State how many lines in the records below include the word "thumb". Give nothing but that number.

(Beginning of Dataset content)

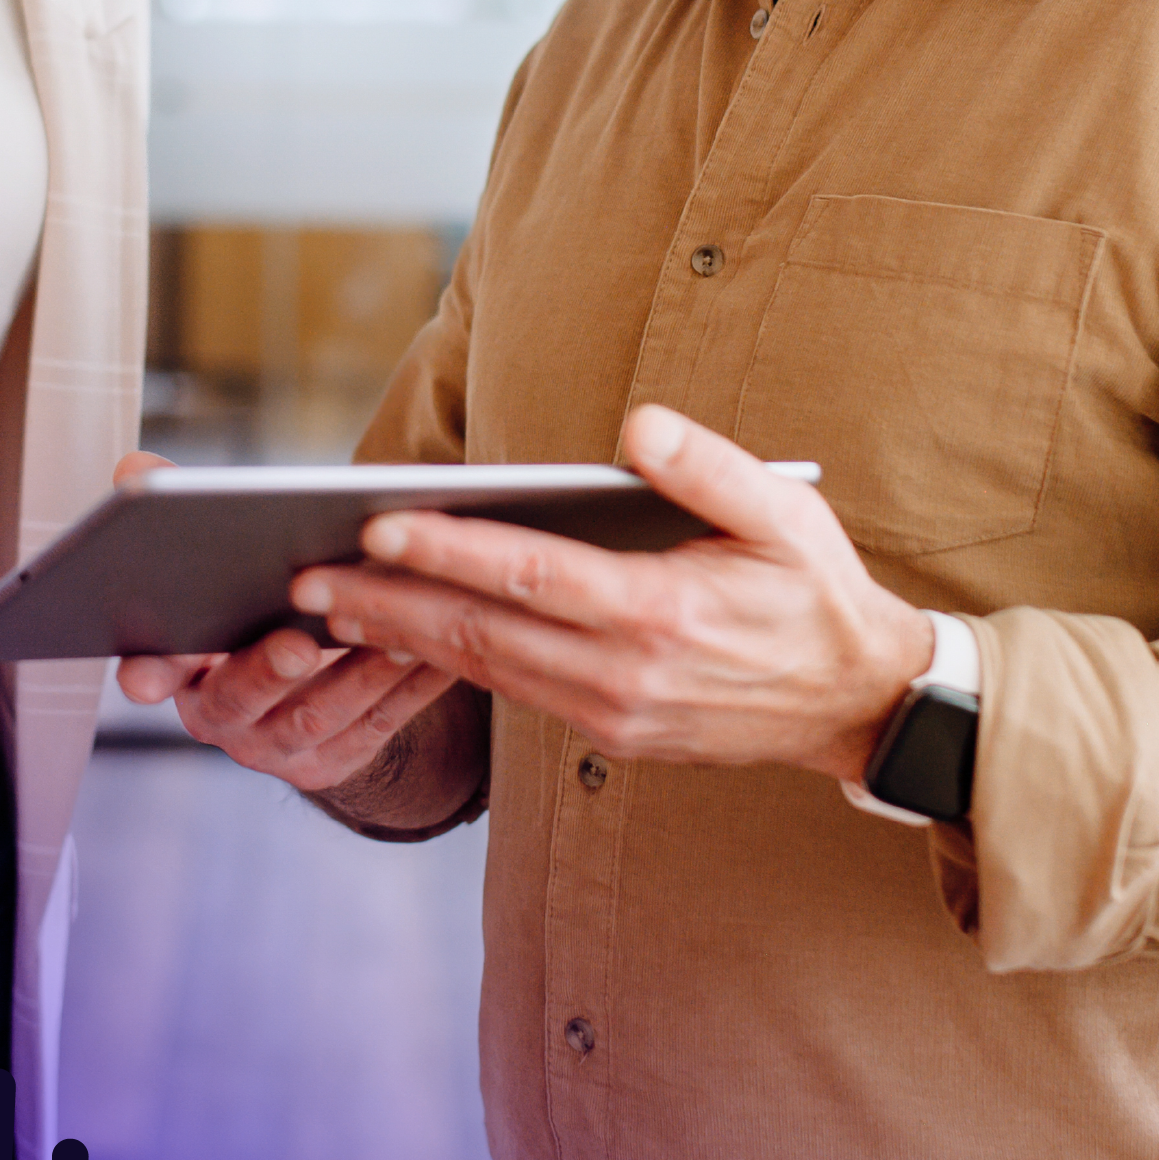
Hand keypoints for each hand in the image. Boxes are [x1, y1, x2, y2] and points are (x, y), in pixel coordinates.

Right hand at [109, 451, 460, 798]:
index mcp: (178, 669)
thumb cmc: (248, 612)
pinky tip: (442, 650)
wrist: (300, 695)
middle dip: (266, 669)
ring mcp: (279, 745)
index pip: (151, 670)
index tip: (147, 672)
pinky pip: (378, 723)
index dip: (148, 670)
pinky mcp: (337, 757)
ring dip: (358, 672)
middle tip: (298, 641)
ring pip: (318, 712)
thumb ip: (177, 521)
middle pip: (239, 696)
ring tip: (396, 630)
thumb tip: (135, 468)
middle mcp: (222, 716)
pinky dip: (409, 688)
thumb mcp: (209, 572)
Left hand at [290, 404, 934, 786]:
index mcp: (662, 611)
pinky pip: (513, 692)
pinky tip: (403, 635)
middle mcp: (625, 672)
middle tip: (302, 578)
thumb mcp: (787, 513)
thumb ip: (710, 468)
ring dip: (402, 638)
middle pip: (482, 633)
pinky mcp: (609, 732)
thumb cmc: (814, 591)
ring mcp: (613, 711)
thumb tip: (636, 428)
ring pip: (486, 670)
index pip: (530, 576)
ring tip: (327, 607)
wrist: (856, 703)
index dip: (447, 551)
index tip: (376, 527)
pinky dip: (449, 665)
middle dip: (386, 603)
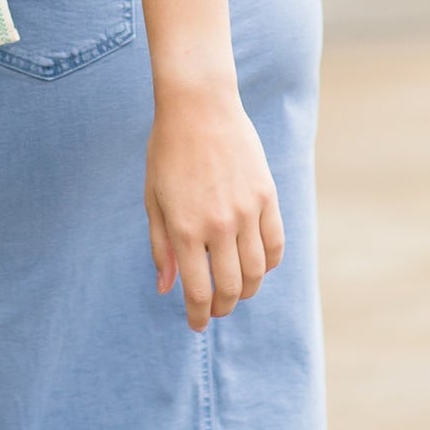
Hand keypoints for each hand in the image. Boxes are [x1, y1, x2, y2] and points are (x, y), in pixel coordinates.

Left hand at [145, 87, 284, 331]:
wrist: (199, 106)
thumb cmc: (168, 151)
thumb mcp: (153, 199)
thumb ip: (161, 246)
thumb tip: (166, 288)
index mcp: (186, 229)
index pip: (198, 291)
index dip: (199, 315)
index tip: (197, 323)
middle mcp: (219, 225)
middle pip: (231, 288)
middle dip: (222, 307)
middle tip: (216, 310)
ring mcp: (246, 211)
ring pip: (256, 272)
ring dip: (247, 291)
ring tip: (236, 292)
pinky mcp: (267, 196)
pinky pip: (275, 245)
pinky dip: (268, 264)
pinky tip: (256, 266)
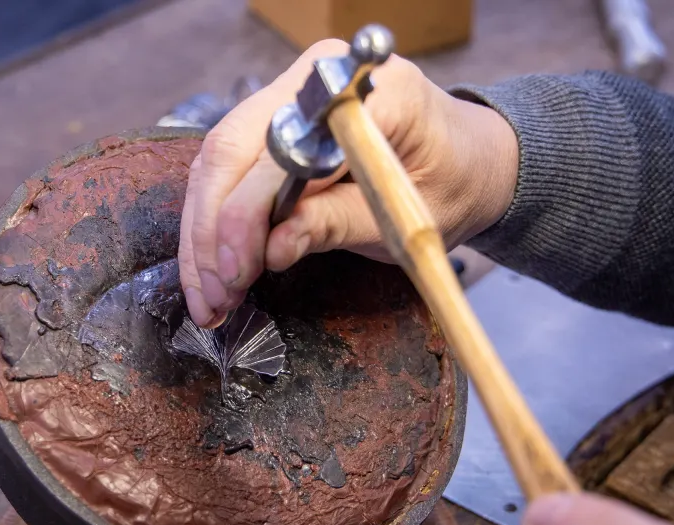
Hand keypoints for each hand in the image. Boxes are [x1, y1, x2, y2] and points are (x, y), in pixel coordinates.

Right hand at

(End of Dataset content)

Solution for this problem —
12